The participants fondly narrated their experience of hearing the echoing calls to prayer for Maghreb from 36 mosques around Naseef House. “It was quite exhilarating, fulfilling and unique, a spiritual experience. The whole building was reverberating with the call for prayer,” said another participant.

He said what was noteworthy was that the area had been “rehabilitated and reintroduced into the fabric of everyday life without prolonging it as a museum, which would have meant its death. It has been brought to new life.”

The participants from both kingdoms wrote their experiences and impressions about the other. It was quite pleasing to note that their observations belied all stereotypes.

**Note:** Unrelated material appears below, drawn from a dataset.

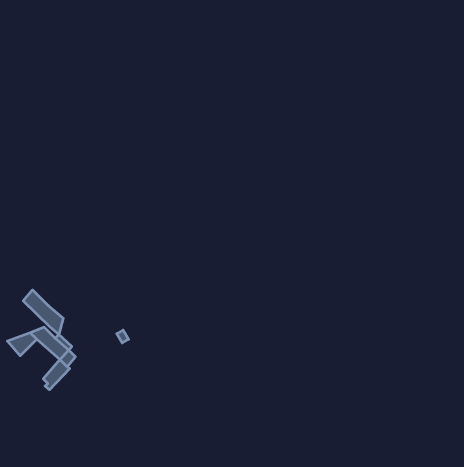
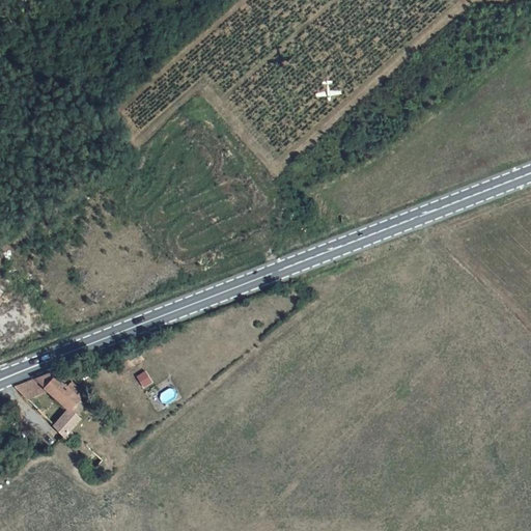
building: [23,290,63,335] -> none

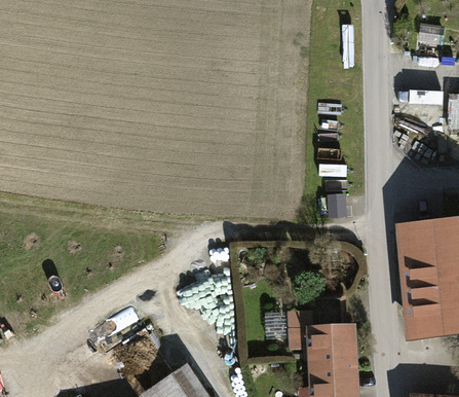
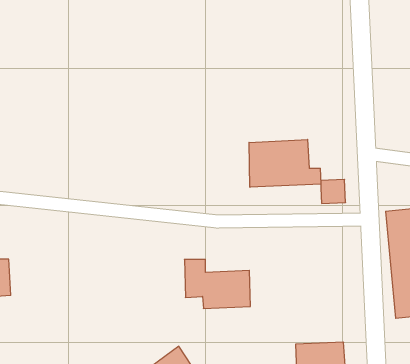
building: none -> [249,139,321,187]
building: [288,311,355,361] -> [184,259,250,308]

Daniel Smith, who is from the British Youth Council, said, “It was really satisfying and encouraging to witness the trust and faith these participants have for each other. This needs to be multiplied into our community to enhance inter-culture dialogue. The event has opened a window of new ideas. Confronting a different culture in a positive way is what these participants have learned here.”

Smith believes the participants would jointly develop projects on youth participation for knowing each other better. Nawwab echoed his views. “I firmly believe today’s youth are going to make the future different. The youth forum is a humble beginning to make the world a better place to live with the positive contributions from the younger generation,” she said.

Earlier on Saturday while welcoming participants to the “Bride of the Red Sea,” Arab News Editor in Chief Khaled Almaeena gave a clarion call for “dialogue with everyone” in the backdrop of ongoing conflicts. “We must know each other in a better way and interact regularly to fulfill our common aspirations and dispel myths,” he said.

One of the volunteers of the Youth Forum, Ghazi Binzagr, expressed satisfaction over its proceedings and outcome. “There are miles to go before we achieve our goals. But in two years this forum has done exemplary work in promoting people-to-people contact at youths’ level between Britain and Saudi Arabia. This was yet another milestone in the new found warmth in the centuries-old relationship between the countries, as it will provide a platform to Saudi and British communities to interact and enhance mutual understanding through youth exchange program to further strengthen their relationship,” he said.

Taking the objectives of the forum further, Omar A. Bahlaiwa, secretary-general of the Council of Saudi Chambers of Commerce and Industry, said, “After Sept. 11, 2001, Saudi Arabia was under attack from all sides and an urgent need was felt to initiate dialogue with the world community to put across our point of view... the idea of this forum is to bridge the gap between the two cultures. It’s aimed at changing the perspectives of the young generation about each other.”

Bahlaiwa said the forum was conceptualized in 2004 on a small level but soon the Ministry of Foreign Affairs and Foreign Minister Saud Al-Faisal provided it an umbrella to take up its activities to a new height. “In 2007, we had the first forum in London. This is the second one. But we aim to organize it once a year alternatively in Saudi Arabia and Britain to maintain the momentum,” he said.

Saleh A. Bogary, another of the volunteers, said the Saudi group consists of carefully selected youths from across the Kingdom.